Chapitre 2

Qu’est-ce que le jansénisme ?

Pour comprendre, au moins un peu, tout ce qui se cache derrière ce mot trop connu dont cependant la plupart des gens ignorent le contenu, il faut remonter à Saint Augustin et à ses relations houleuses avec Pélage.

2-1-Quelques rappels

2-1-1-Les premiers débats théologiques

Pour comprendre le jansénisme et les querelles qu’il engendra, il faut remonter aux débats théologiques qui avaient secoué l'Église dès ses débuts. Ainsi, au IVe siècle, Saint Augustin et Pélage s'étaient affrontés sur le délicat problème des rapports entre la grâce de Dieu et la liberté de l'homme. Face à Pélage qui magnifiait la liberté humaine, Augustin insistait sur la grâce divine sans laquelle l'homme, indigne, ne pouvait rien faire de bien. Mais, insistait saint Augustin, en donnant cette grâce efficace, Dieu n'annihile pas la liberté de l'homme.

2-1-2-Naissance du jansénisme, à l’université de Louvain

Le jansénisme, hérésie née en Europe, au XVIe siècle,  trouva son origine dans la tradition augustinienne, chère aux théologiens de l’université de Louvain. Parallèlement, le jésuite espagnol Molina mettait l'accent sur la nécessité de compléter la grâce par le mérite individuel.

(DONNÉES FOURNIES):
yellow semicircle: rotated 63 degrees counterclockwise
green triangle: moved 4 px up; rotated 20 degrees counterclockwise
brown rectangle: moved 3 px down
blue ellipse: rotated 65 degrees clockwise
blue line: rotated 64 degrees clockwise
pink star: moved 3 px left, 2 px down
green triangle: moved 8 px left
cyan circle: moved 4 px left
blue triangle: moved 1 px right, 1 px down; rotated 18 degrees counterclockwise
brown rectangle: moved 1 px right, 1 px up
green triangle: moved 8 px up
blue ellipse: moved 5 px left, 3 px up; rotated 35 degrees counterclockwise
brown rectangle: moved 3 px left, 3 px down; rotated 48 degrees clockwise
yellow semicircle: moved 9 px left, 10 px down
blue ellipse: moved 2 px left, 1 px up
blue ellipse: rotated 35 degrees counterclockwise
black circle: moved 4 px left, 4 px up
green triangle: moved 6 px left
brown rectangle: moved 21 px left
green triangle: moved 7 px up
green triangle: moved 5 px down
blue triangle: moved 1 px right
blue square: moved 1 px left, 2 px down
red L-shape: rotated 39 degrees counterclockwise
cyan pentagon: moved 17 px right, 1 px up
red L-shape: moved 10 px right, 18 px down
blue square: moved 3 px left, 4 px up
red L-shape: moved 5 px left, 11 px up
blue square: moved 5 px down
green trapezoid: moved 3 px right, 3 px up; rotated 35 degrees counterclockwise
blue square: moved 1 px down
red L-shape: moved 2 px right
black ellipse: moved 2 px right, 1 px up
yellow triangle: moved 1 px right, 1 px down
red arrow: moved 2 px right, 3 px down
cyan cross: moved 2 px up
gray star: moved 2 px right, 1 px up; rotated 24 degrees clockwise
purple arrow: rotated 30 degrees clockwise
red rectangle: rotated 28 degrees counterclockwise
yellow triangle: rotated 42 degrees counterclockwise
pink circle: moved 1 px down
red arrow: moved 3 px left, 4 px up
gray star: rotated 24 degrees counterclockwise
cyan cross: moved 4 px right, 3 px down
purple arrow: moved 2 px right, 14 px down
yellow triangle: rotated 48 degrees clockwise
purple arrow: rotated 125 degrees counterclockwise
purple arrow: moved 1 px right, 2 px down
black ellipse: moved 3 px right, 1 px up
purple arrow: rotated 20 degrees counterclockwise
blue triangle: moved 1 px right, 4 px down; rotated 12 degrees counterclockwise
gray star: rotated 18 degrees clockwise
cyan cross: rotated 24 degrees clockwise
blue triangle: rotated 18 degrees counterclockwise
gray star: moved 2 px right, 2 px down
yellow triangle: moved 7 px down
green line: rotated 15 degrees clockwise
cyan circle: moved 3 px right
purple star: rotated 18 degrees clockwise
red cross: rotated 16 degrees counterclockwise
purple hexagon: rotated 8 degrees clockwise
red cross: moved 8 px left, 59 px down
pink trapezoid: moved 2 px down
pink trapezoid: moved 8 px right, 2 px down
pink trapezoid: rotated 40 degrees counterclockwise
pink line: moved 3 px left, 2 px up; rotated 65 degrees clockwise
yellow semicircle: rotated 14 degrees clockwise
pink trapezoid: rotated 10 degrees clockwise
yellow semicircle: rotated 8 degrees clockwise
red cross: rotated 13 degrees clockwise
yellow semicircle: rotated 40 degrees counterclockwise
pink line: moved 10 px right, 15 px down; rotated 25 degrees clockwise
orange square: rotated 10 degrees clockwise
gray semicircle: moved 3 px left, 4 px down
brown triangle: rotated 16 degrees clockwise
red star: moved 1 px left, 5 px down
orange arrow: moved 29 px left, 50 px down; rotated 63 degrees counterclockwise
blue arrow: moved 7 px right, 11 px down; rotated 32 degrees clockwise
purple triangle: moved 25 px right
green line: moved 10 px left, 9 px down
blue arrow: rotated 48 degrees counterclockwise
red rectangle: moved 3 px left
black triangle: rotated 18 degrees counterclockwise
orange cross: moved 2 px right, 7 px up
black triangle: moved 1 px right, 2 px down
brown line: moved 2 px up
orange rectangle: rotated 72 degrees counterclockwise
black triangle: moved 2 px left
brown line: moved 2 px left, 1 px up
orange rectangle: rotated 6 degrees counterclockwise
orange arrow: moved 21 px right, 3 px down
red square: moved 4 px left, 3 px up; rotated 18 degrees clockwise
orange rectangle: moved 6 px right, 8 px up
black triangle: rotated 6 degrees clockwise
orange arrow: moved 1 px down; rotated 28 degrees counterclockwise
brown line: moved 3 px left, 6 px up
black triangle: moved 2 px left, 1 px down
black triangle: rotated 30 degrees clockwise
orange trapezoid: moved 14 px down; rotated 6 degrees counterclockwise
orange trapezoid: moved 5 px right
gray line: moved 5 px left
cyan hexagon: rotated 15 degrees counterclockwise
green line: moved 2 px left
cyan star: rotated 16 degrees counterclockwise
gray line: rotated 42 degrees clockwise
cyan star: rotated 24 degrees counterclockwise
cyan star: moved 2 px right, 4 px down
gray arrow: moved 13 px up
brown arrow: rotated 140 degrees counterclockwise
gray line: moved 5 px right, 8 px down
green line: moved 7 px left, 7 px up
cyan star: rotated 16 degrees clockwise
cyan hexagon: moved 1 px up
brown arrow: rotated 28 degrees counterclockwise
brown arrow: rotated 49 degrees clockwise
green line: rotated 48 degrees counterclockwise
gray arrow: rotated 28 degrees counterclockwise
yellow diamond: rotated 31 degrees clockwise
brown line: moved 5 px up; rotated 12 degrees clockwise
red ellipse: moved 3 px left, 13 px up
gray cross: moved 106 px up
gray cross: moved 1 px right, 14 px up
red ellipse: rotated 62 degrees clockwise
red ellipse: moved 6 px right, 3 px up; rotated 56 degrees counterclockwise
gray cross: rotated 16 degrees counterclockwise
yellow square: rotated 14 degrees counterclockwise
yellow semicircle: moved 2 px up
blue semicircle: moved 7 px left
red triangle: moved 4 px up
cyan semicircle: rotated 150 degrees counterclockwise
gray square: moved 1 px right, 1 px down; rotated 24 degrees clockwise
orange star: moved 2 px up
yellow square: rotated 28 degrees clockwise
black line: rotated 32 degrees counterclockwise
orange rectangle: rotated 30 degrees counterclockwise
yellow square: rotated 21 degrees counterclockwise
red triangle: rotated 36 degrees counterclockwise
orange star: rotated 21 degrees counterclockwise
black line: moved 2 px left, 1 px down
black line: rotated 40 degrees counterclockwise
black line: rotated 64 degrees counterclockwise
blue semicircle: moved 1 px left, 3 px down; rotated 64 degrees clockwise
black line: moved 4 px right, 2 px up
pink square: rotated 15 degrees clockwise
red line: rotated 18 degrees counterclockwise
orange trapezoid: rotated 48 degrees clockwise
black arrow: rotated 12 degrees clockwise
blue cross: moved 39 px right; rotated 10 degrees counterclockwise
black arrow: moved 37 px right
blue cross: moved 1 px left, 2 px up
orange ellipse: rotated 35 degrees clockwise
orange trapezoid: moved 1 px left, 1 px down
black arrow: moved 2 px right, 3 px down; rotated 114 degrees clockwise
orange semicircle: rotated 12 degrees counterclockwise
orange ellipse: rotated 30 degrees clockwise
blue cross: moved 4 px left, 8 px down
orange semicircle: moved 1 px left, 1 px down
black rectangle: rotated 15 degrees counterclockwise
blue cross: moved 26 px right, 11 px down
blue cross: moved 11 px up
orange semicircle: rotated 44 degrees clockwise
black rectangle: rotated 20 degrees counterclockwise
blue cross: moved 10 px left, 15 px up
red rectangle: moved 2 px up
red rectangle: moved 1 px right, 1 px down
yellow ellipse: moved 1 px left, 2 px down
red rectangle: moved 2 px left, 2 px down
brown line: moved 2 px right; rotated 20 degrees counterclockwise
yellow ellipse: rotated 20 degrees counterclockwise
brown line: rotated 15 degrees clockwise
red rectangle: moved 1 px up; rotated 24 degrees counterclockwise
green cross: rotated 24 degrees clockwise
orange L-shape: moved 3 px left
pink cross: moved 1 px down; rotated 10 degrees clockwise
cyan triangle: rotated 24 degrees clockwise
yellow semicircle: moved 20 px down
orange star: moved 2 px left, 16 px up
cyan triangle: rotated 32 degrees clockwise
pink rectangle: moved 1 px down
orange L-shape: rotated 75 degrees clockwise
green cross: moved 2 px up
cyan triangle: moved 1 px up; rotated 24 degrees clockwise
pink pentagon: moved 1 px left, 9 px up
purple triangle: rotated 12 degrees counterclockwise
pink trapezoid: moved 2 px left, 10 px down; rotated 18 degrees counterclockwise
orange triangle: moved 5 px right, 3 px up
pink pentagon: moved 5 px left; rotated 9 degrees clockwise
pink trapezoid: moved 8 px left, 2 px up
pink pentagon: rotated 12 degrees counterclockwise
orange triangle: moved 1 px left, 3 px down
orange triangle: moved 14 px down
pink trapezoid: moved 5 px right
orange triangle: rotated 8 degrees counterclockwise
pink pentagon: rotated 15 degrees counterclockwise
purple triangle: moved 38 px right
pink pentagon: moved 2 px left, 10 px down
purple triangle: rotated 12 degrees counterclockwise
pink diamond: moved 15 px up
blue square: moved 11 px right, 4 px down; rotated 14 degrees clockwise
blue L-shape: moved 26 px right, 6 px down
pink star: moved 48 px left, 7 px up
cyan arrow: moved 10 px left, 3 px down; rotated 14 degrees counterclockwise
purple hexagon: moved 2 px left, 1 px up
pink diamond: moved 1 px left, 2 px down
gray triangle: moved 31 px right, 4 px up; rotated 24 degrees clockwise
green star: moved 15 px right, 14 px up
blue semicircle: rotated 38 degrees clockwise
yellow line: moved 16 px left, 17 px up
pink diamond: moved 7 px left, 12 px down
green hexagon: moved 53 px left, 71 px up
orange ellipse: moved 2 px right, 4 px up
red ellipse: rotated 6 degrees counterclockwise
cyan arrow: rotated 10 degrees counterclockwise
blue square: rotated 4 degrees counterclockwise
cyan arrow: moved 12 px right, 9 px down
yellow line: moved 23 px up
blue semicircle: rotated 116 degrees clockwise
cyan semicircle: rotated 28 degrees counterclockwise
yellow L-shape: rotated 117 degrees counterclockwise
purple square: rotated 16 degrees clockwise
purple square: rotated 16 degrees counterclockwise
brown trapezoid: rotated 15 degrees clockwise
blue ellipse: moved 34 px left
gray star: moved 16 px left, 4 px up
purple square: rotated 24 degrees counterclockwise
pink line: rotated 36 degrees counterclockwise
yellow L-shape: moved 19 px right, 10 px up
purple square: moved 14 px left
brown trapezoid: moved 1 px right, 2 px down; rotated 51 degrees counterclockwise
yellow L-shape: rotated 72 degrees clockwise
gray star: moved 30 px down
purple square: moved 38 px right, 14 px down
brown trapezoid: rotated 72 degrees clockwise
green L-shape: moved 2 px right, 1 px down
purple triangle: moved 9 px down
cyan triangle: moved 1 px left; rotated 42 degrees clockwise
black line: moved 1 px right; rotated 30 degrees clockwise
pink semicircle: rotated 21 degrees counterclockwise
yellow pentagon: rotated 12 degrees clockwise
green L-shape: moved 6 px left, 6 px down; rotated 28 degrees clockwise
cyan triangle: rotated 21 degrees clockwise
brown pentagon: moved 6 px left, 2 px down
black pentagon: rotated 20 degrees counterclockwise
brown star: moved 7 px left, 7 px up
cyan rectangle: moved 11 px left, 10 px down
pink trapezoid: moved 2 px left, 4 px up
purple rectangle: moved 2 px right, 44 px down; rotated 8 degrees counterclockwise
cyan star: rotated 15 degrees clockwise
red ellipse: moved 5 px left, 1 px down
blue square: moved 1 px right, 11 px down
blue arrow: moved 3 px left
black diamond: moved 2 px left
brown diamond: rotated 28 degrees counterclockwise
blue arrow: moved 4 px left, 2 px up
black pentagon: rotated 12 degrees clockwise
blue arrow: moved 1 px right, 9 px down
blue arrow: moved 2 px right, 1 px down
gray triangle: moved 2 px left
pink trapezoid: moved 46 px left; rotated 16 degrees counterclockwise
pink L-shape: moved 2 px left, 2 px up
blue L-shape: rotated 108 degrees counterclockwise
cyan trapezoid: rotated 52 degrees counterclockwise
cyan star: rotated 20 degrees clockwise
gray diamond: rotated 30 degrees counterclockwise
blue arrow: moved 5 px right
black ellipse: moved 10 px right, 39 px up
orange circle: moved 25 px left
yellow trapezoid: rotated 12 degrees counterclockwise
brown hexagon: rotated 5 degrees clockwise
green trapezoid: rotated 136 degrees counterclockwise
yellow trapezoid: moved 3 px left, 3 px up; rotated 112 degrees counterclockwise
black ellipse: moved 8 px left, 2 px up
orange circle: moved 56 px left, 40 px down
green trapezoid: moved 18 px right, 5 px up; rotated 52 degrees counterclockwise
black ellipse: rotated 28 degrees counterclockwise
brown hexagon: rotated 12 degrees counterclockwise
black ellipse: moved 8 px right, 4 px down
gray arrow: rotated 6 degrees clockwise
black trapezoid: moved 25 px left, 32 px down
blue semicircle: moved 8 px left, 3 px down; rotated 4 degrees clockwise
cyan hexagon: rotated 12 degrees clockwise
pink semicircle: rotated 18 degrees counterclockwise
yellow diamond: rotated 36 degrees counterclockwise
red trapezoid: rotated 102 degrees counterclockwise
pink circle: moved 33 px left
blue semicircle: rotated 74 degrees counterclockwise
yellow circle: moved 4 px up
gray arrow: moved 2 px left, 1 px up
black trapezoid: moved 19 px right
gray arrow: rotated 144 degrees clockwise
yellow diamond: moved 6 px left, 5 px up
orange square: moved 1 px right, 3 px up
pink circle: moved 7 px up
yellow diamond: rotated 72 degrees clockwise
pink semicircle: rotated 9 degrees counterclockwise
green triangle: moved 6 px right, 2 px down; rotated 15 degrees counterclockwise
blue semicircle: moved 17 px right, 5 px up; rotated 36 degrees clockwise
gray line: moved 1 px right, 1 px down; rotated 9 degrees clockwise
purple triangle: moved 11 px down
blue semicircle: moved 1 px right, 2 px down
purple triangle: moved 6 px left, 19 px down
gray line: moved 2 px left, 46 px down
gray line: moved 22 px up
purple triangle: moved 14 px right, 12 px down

(CONSIGNE): Pourriez-vous rédiger la suite du texte sur le jansénisme, en reprenant juste après sa dernière phrase ? Ce matériel n'est d'aucune utilité ici.

(RÉSULTAT ATTENDU):
Les dominicains espagnols s'opposèrent à cette extension du libre arbitre au domaine de la grâce.

De son côté Baïus, de l'université de Louvain, insistait sur l'efficacité de la grâce procurée par le seul mérite de Jésus-Christ. Malgré les condamnations de Baïus par le pape en 1567 et en 1579, l'université de Louvain demeura un centre important du renouveau augustinien et de la lutte contre le molinisme.

2-1-3-Le jansénisme en Europe

Pendant ce temps, en France, avant l’avènement de Louis XIV, de très nombreux théologiens, des mystiques et des saints de haute valeur: Saint François de Sales, Pierre de Bérulle, Saint Vincent de Paul, etc.,... dans les circonstances difficiles que nous connaissons, avaient redonné au catholicisme français du XVIIe siècle un relief exceptionnel. L’espoir pouvait renaître...

Pourtant, parallèlement au développement de ce que l’on a appelé l’École Française, et souvent à l’insu de quelques-uns de ses plus éminents représentants, tel Bérulle, qui fut l’ami intime de l’abbé de Saint Cyran dont nous parlerons plus tard, un autre courant religieux et doctrinal, se développait : le jansénisme, du nom de son principal initiateur, l’évêque d'Ypres : Cornelius Jansen (mort en 1638).

Le jansénisme grâce à de nombreux partisans célèbres, réussit à conquérir, aux XVIIe et XVIIIe siècles de vastes régions d’Europe: en France, en Belgique, en Hollande, en Allemagne, et même en Italie.

Pour être clair et précis, disons que le jansénisme, c’est, grossièrement, une doctrine erronée sur la grâce, conduisant à une rigueur morale extrême.

On peut donc affirmer, sans faire d’erreur, que le jansénisme, au départ, ne fut qu’une simple querelle de théologiens. Rien ne se serait peut-être passé si ces théologiens s’étaient simplement et humblement soumis aux décisions de Rome.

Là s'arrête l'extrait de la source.